Try it: Your answer must consist of the records exactly as given, with no pictures included.

Material for this exercise:
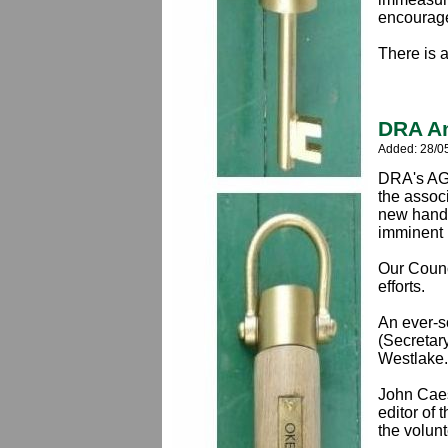
encourage
There is 
DRA An
Added: 28/0
DRA's AGM
the associ
new hands
imminent 
Our Counc
efforts.
An ever-s
(Secretar
Westlake.
John Caes
editor of
the volun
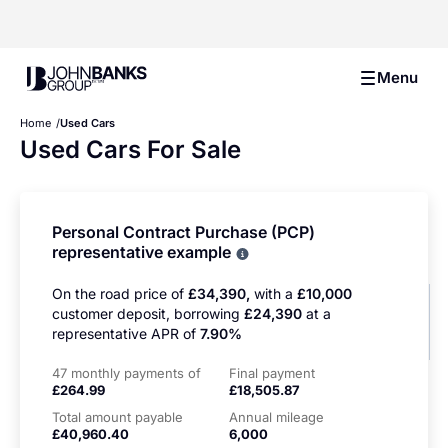
John Banks Group
Menu
Home
Used Cars
Used Cars For Sale
Personal Contract Purchase (PCP)
representative example
Why choose PCP
On the road price of
£34,390,
with a
£10,000
customer deposit, borrowing
£24,390
at a
representative APR of
7.90%
47 monthly payments of
Final payment
£264.99
£18,505.87
Total amount payable
Annual mileage
£40,960.40
6,000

Exercise solution:
encourage
There is 
DRA An
Added: 28/0
DRA's AGM
the associ
new hands
imminent 
Our Counc
efforts.
An ever-s
(Secretar
Westlake.
John Caes
editor of
the volun
John Banks Group
Menu
Home
Used Cars
Used Cars For Sale
Personal Contract Purchase (PCP)
representative example
Why choose PCP
On the road price of
£34,390,
with a
£10,000
customer deposit, borrowing
£24,390
at a
representative APR of
7.90%
47 monthly payments of
Final payment
£264.99
£18,505.87
Total amount payable
Annual mileage
£40,960.40
6,000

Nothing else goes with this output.